Ethical Decision Making
The main ethical challenge here for clinicians is balancing the possible risks and benefits for the patient’s consideration, a task that must take into consideration all four of the ethical principles—self-determination (autonomy), beneficence, non-maleficence, and social justice. As with all ethical dilemmas, there are some generalizable precepts for all patients and some specific issues particular to each patient’s condition. Furthermore, in the present debate, the polarity seems to be primarily public opinion versus the medical-scientific community.
Self-Determination: Proponents of RTT posit that the federal regulations (FDA) and requirements for the patient and physician that were in place until recently have been excessively burdensome, and response time has been so long, that near-terminal patients who are seeking the opportunity to participate in a non-clinical trial have died before a decision was made. Some patients want direct access to the drug manufacturers without onerous governmental oversight, and feel it is their “right.” Opponents believe that there is no given “right” in the laws, because the drug companies have the final decision on providing the drug; therefore, RTT does not provide a guarantee for access to therapy, so patient self-determination may not be fulfilled.
Beneficence: Even with therapeutics that have passed FDA approval, there are always questions about benefits, especially for drugs given in terminal stages of a serious disease. Because the treating physician must bear the responsibility for assessing what is known about a drug or other therapy that may have only completed a Phase I trial, the clinician may be at a disadvantage when it comes to providing adequate information to the patient about potential benefits for their consideration. Early salutary reports from a Phase I study may not be sufficient data to support a patient’s interest in seeking an RTT therapy exception. Even after standard therapy has failed, there are acceptable alternative care methodologies, including hospice and palliative care in a terminal patient. The treating physician must honestly explain the possible benefit(s) to be derived from an experimental therapy that has not yet been approved by the FDA. This is also the case with expanded access programs and single-patient expanded access, although these programs have additional oversight from the FDA for comfort.

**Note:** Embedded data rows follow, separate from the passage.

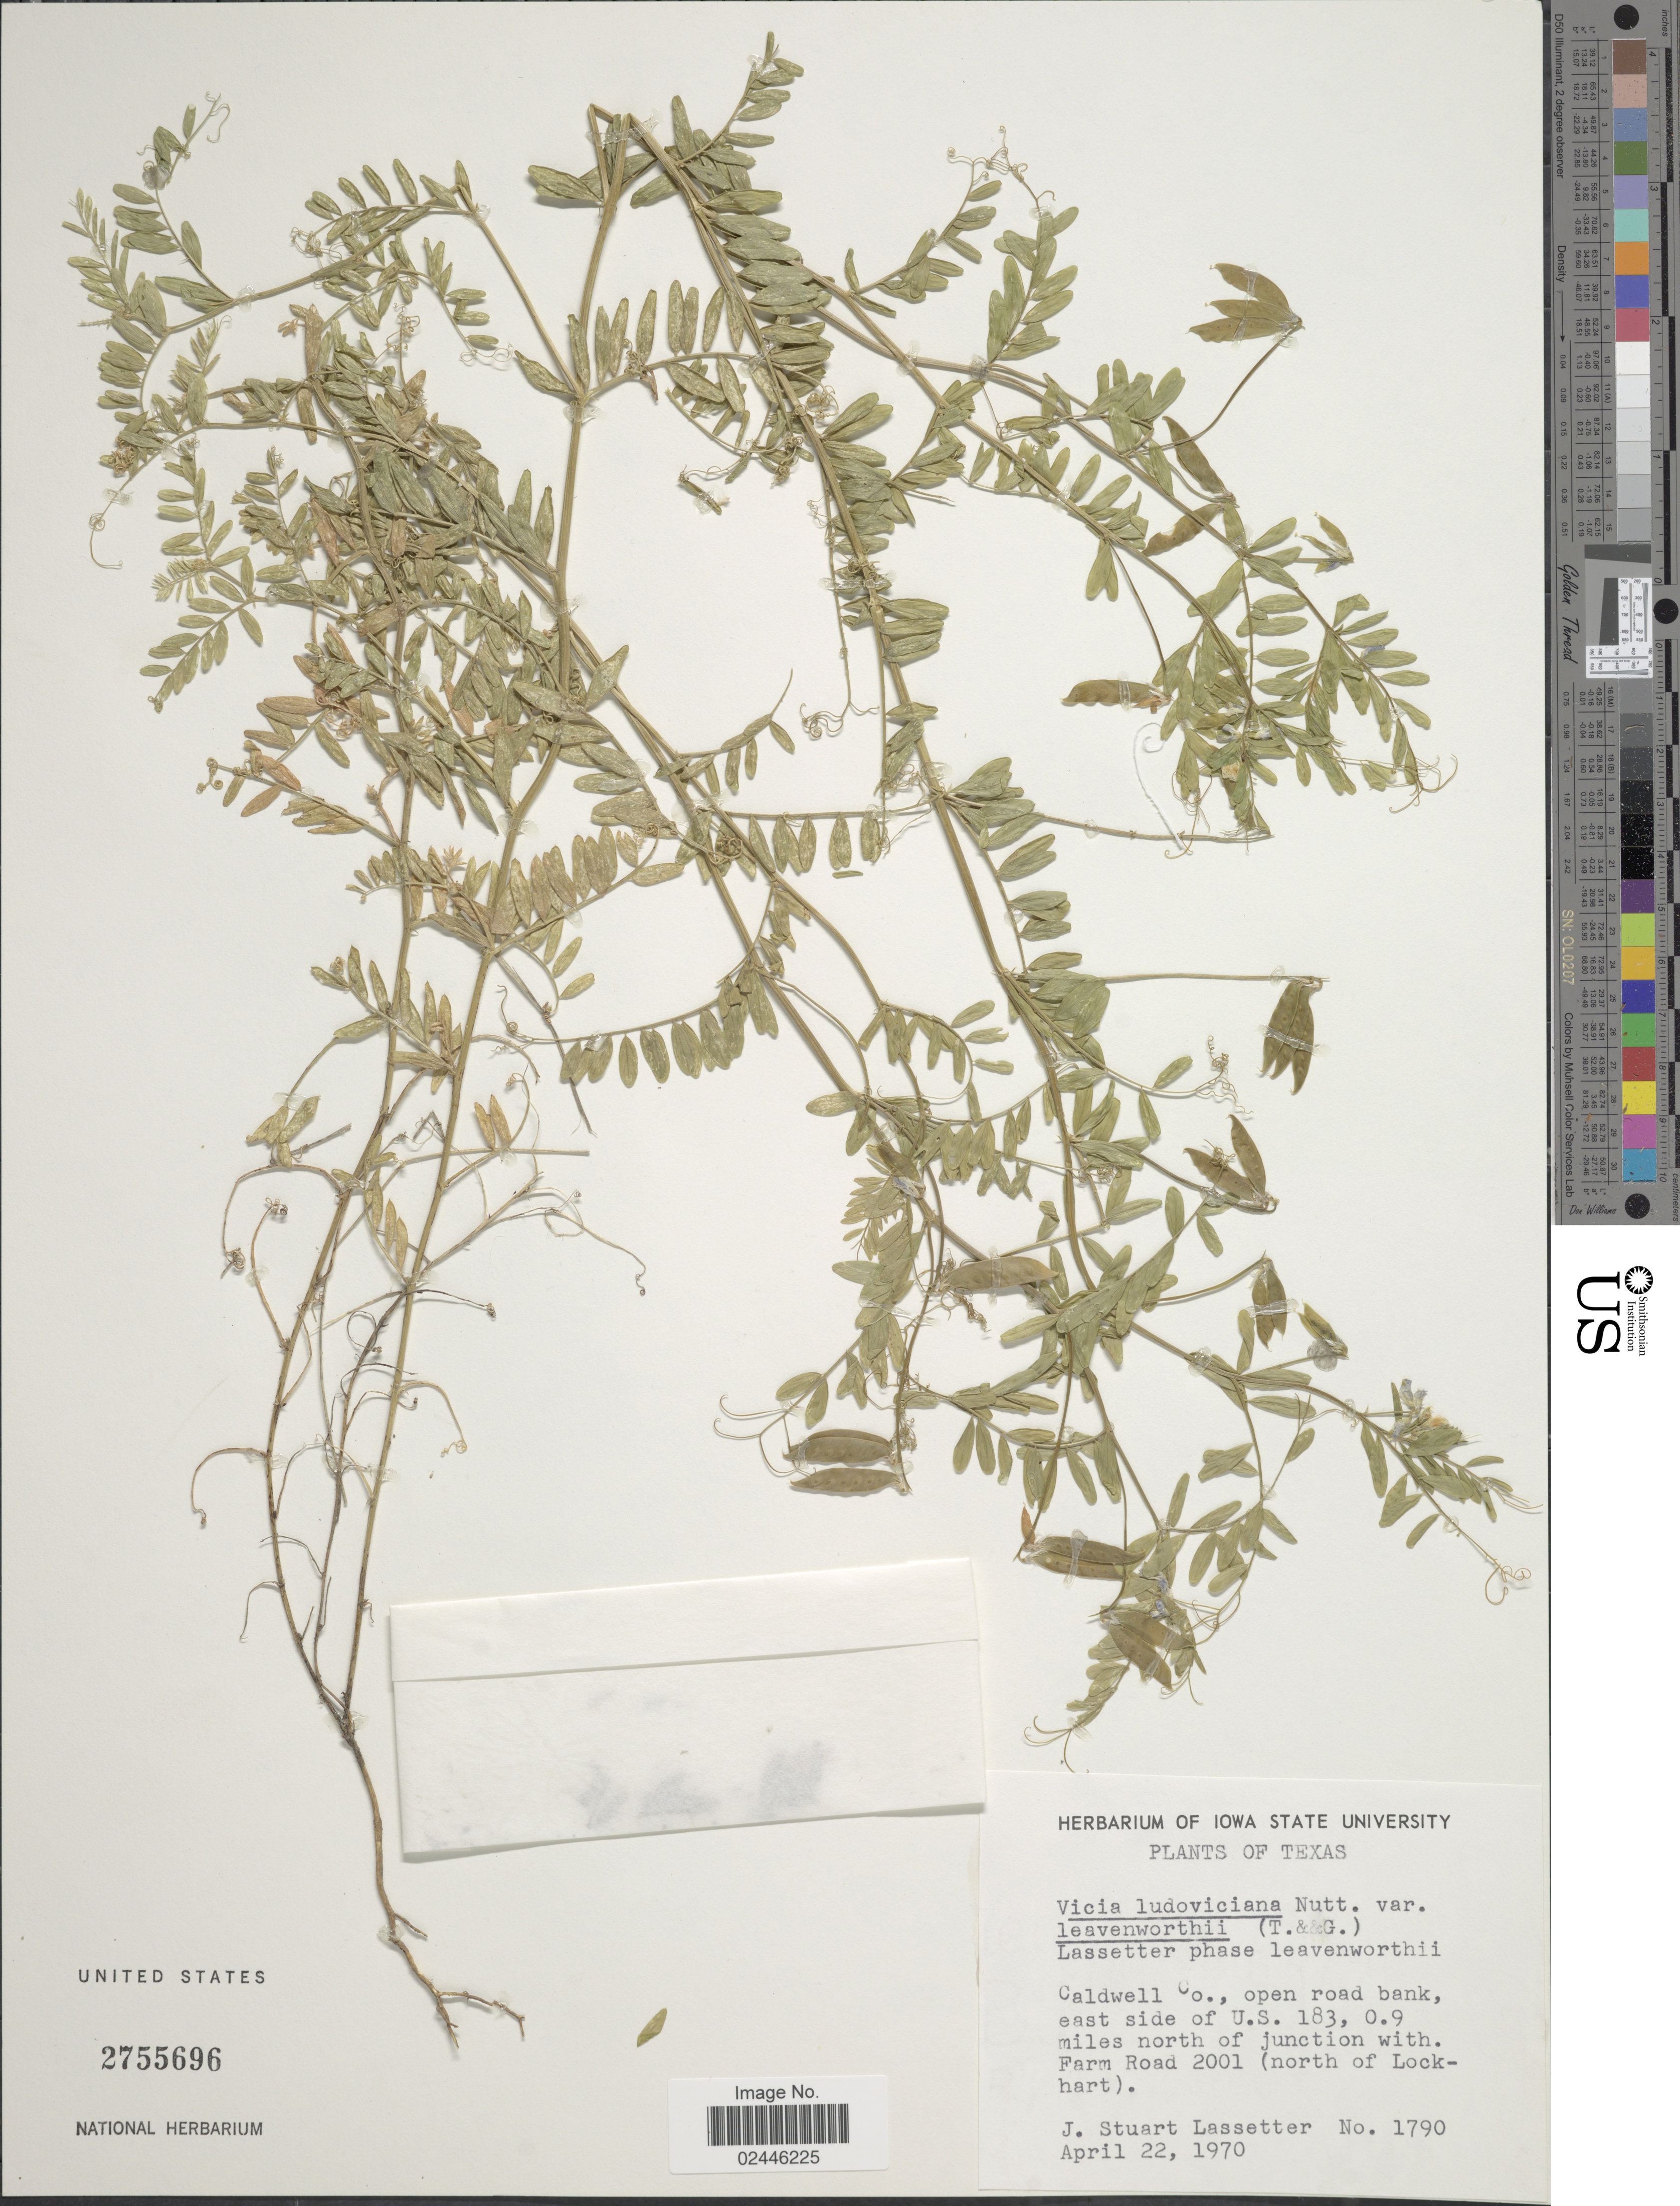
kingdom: Plantae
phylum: Tracheophyta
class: Magnoliopsida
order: Fabales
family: Fabaceae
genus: Vicia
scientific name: Vicia ludoviciana var. leavenworthii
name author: (Torr. & A. Gray) Broich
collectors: J. Lassetter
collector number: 1790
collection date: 1970-04-22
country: United States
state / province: Texas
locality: Caldwell Co., open roadside bank, east side of U.S. 183, 0.9 miles north of junction with Farm Road 2001 (north of Lockhart)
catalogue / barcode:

Non-Maleficence: Long thought to be the primary responsibility of the physician (“do no harm”), non-maleficence addresses the potential negative effects of experimental drug therapy that the patient needs to consider in an informed consent. All of the potential side effects and complications cannot be known, for those drugs and devices that have only passed Phase I trials and may be in Phase II or III have limited discoverable data on adverse effects, including death. Each terminal or near-terminal patient may have unique organ compromise or risks that could enhance the potential for catastrophic side effects. Explaining this inadequate data effect to a patient and their family can be unsettling for them and stressful for the physician. Additionally, electing to petition for a RTT may disqualify the patient from subsequent hospice or palliative care.